Stay-at-home dads are scarce, but their numbers are on the rise
Fathers who take on the role of primary carer in couple families are a small but steadily growing group, with a report by the Australian Institute of Family Studies showing around 80,000 Australian families now have a stay-at-home dad at the helm.
While the overall number of stay-at-home fathers remains low, they are estimated to have risen from 68,500 (4.2 per cent) of couple families with children in 2011 to around 80,000 (4.6 per cent) in 2016, based on census figures — by comparison, there are 498,900 families with stay-at-home mothers.
Institute Director Anne Hollonds said this figure was comparable to countries like the US and Canada.
Stay-at-home dads by the numbers
- Stay-at-home dads are more likely to have only one child at home, and that child is likely to be older
- Stay-at-home dads are older (43 years) on average than fathers in stay-at-home mother families (38 years) and fathers in families where both partners work (41 years)
- One in 10 stay-at-home fathers are students
- There are more stay-at-home dads who are carers or have a disability
- Stay-at-home fathers tend to have lower levels of education than fathers in dual-working families but higher education levels than fathers in jobless families
- A relatively high percentage of stay-at-home fathers have lower levels of educational attainment than their spouse or partner, suggesting parents chose the arrangement because mothers have the greater earning capacity
"These stay-at-home fathers are a diverse group including dads with ill-health, a disability or who are out of work, as well as those choosing to stay home to care for children," Ms Hollonds said.
"They come to the role for many different reasons and their families are generally not the same as stay-at-home mother families, simply with the main caring role reversed.
"Compared to mothers at home, stay-at-home dads tend to be older, with older children."
Father-of-two Rhys Allen took time off work to care for his first child, and then decided to become a stay-at-home father after his second child was born.
He said he thinks lots of men miss out on the early part of their children's' lives.
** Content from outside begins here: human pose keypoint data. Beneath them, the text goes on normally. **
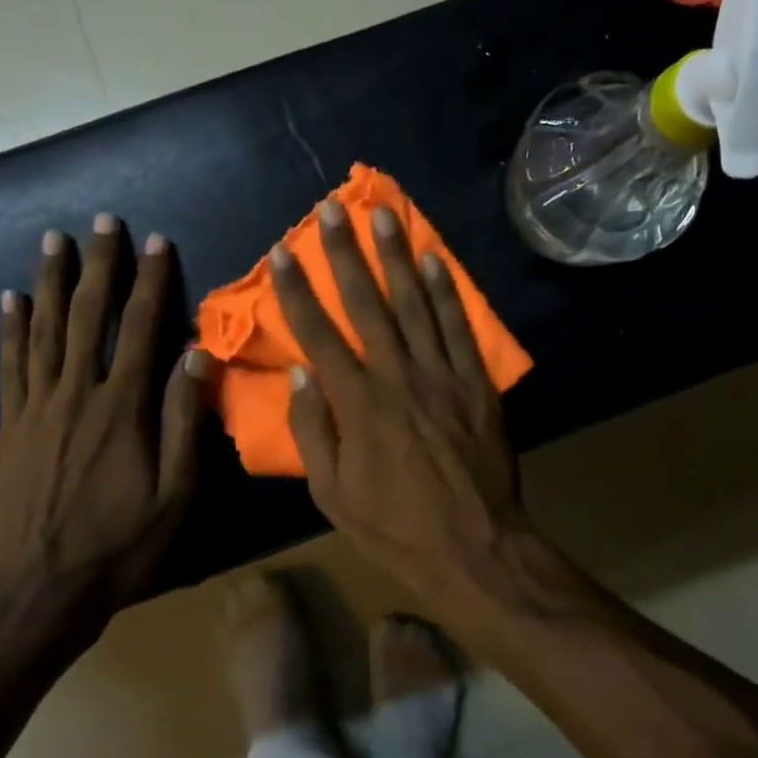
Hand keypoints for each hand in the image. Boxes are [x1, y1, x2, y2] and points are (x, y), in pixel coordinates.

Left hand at [0, 214, 209, 618]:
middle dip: (98, 265)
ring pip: (44, 331)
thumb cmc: (121, 544)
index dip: (150, 282)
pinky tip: (9, 299)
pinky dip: (10, 329)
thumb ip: (185, 421)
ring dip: (51, 281)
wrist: (39, 591)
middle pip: (88, 316)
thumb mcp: (175, 492)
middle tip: (102, 221)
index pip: (140, 329)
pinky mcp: (10, 426)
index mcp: (122, 408)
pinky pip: (10, 366)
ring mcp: (37, 408)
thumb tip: (197, 357)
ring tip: (53, 240)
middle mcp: (77, 394)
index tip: (156, 242)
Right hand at [270, 199, 527, 606]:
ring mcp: (443, 376)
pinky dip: (448, 291)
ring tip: (383, 215)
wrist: (473, 548)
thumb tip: (300, 376)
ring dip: (397, 256)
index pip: (319, 335)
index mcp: (358, 405)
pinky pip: (460, 328)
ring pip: (416, 304)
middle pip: (367, 305)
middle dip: (345, 254)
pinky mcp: (476, 384)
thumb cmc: (395, 527)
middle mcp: (398, 377)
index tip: (281, 253)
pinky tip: (435, 258)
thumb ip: (312, 433)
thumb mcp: (333, 496)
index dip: (297, 292)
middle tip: (332, 210)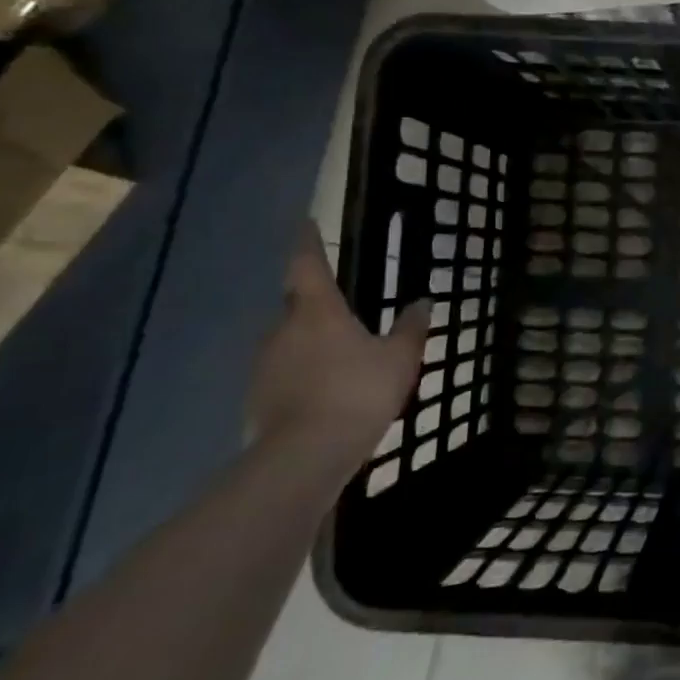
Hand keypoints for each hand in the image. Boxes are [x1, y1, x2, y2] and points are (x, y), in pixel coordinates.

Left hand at [245, 229, 430, 476]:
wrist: (305, 455)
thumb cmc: (357, 392)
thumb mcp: (399, 359)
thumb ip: (410, 328)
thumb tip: (422, 301)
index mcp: (317, 311)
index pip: (308, 264)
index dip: (308, 242)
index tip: (306, 223)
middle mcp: (283, 329)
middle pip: (297, 306)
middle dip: (316, 306)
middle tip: (343, 312)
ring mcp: (264, 366)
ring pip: (289, 342)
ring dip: (310, 345)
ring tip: (340, 361)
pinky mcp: (257, 399)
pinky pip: (284, 375)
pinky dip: (303, 376)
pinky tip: (325, 395)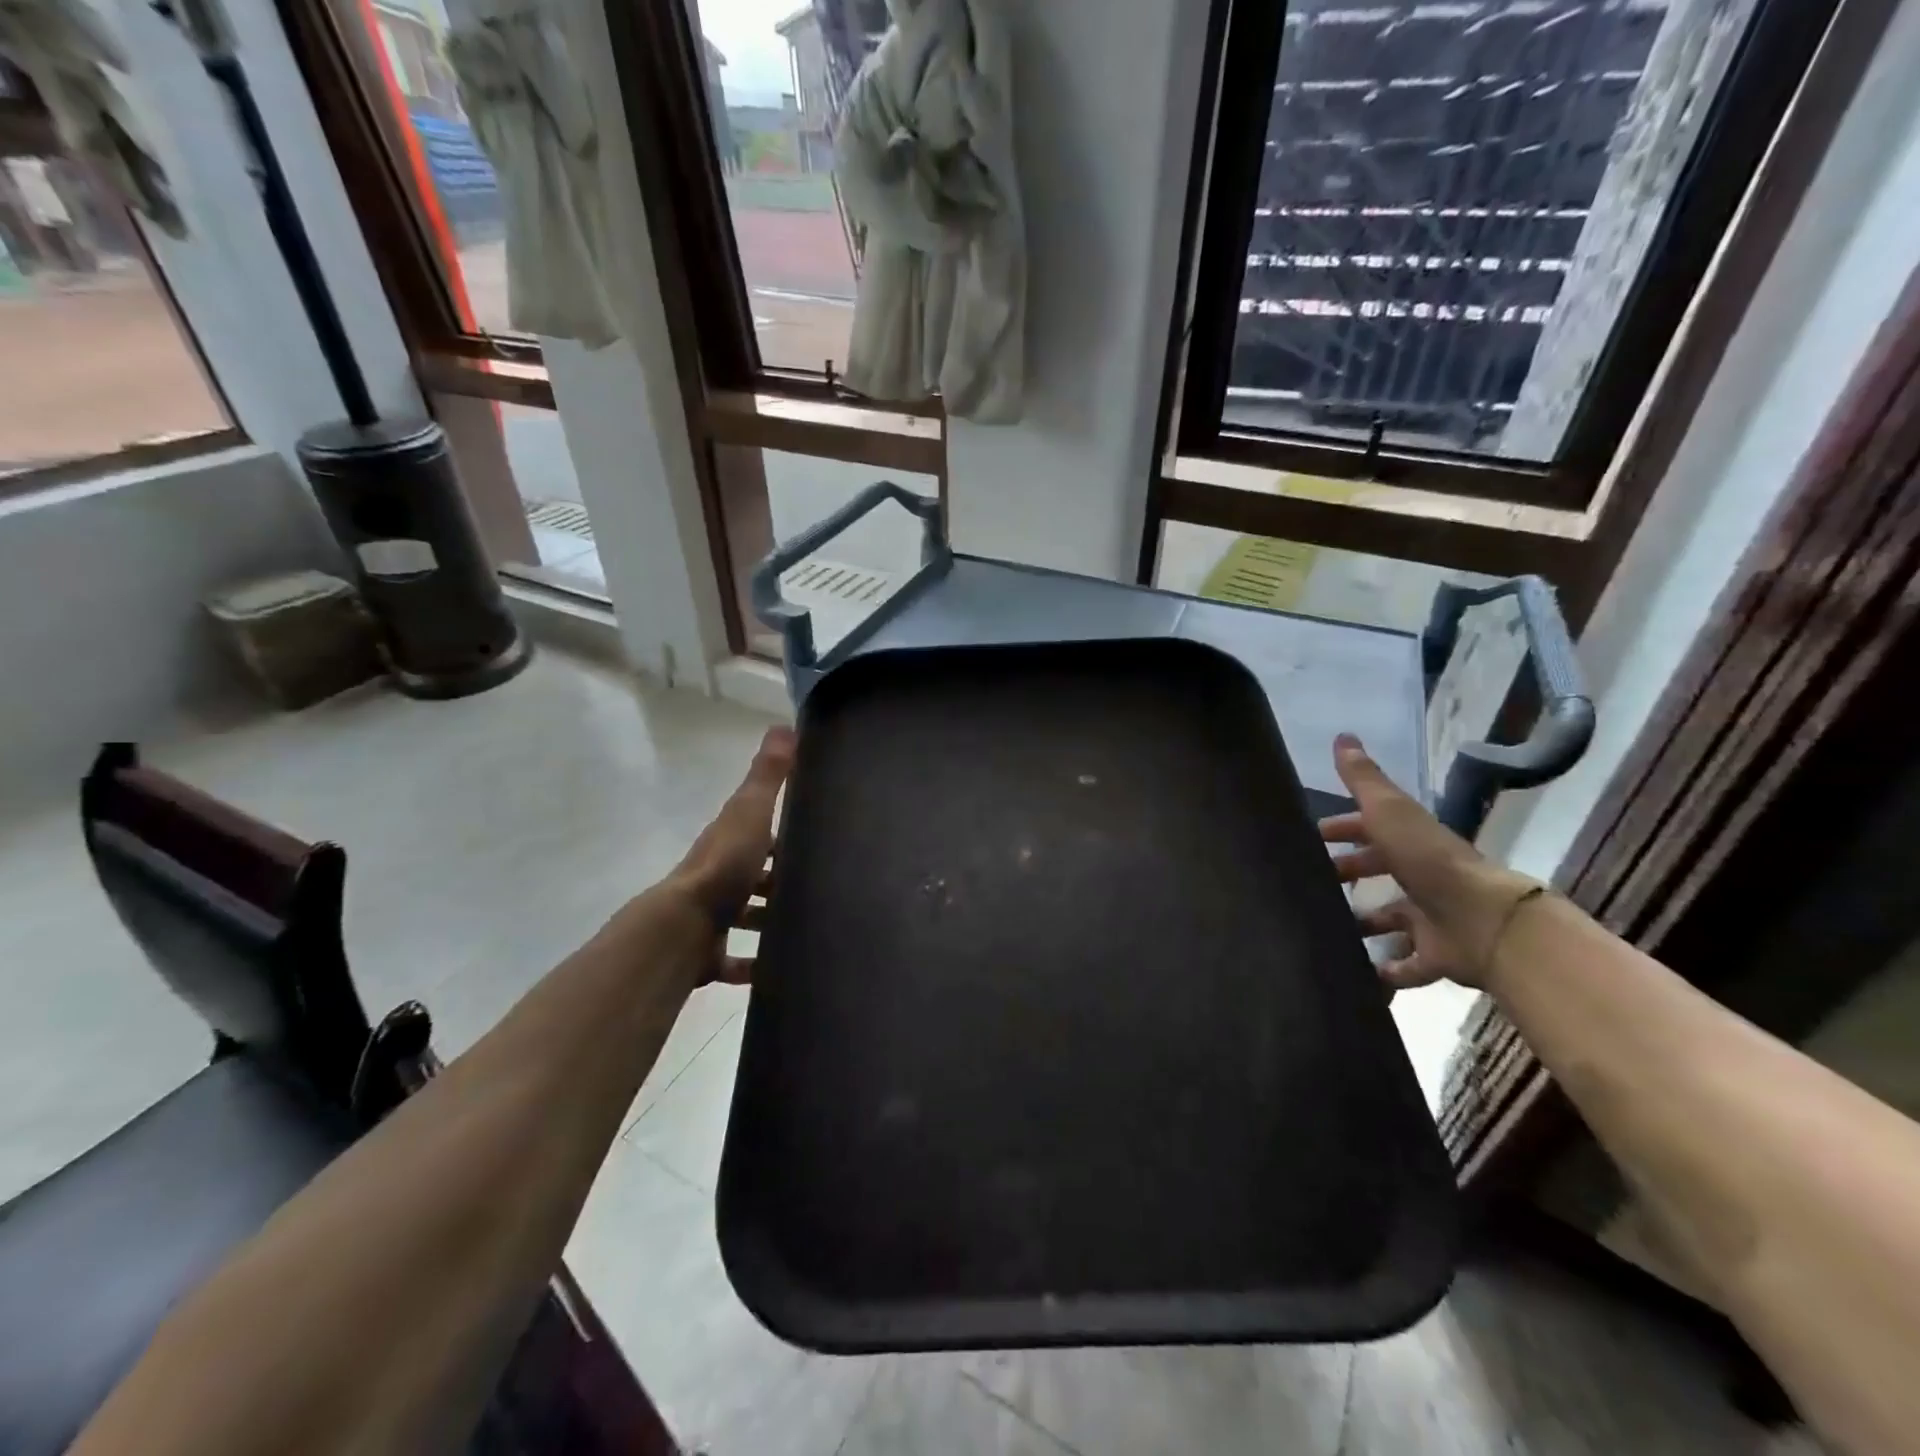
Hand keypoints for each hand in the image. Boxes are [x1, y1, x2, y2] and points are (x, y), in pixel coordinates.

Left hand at [670, 726, 795, 983]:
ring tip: (807, 926)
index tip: (812, 837)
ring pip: (746, 916)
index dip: (778, 833)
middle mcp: (719, 877)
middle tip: (818, 887)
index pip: (755, 832)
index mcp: (728, 842)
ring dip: (768, 921)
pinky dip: (755, 966)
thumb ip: (768, 775)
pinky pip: (736, 961)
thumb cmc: (723, 865)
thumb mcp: (750, 811)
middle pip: (753, 876)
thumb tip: (784, 726)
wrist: (684, 927)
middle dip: (778, 881)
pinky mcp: (711, 953)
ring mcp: (713, 917)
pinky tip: (779, 970)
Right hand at [1317, 732, 1540, 991]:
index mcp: (1410, 842)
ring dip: (1362, 924)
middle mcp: (1421, 877)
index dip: (1342, 829)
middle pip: (1379, 872)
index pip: (1371, 828)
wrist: (1484, 922)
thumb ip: (1365, 780)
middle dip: (1347, 875)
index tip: (1311, 837)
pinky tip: (1354, 974)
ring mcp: (1431, 918)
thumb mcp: (1390, 813)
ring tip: (1324, 929)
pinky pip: (1405, 965)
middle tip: (1310, 884)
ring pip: (1390, 920)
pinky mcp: (1436, 957)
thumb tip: (1342, 735)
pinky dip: (1383, 972)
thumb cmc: (1429, 862)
"If it's just convention and tradition that is stopping you, then absolutely consider it because it's the best experience, I think, a guy can have.
"[Stay-at-home fathers are] very privileged to be able to have the little kids around and watch them grow.
"I think, you know, so many guys miss out on that part of the kids' lives."
Stereotypes can make it difficult
Senior research fellow at the Australian Institute of Family Studies, Dr Jennifer Baxter, said there were many reasons why very few men choose to become primary carers.
"We still do have very strong gender stereotypes around caring that no doubt do make it difficult for some dads," she said.
Dr Baxter also said more families now have both parents in work and need flexibility to help juggle their work and caring responsibilities.
"When we look at research on mums, we know that mums get a lot out of work, not just the income. There's a lot of enjoyment and status and stimulation from work.
"Dads are the same and so we don't necessarily expect to see massive increases in dads taking a really long time out of work to care for children.
"What we would wish to see, is [fathers] taking up more flexible work arrangements, reducing their hours a bit."
Co-director of the Women, Work and Leadership Research Group at the University of Sydney's Business School, Professor Rae Cooper, said gender stereotypes can prevent some men from spending more time at home.
"Whilst we are having some changes in the workforce around the expectations of what we can access in terms of flexibility, unfortunately things are still moving very, very slowly and are not catching up with our attitudes and our hopes and dreams about what we can access at work."
Dr Baxter said employment policies can support families who do want to go down this path by providing opportunities for fathers to take time out of employment or make use of flexible work arrangements.
"Even if such policies do not result in fathers taking an extensive period of time out of employment, or if they result in fathers reducing hours rather than leaving work altogether, they send the signal that it is acceptable for fathers to modify their work arrangements to take a shared role in caregiving," she said.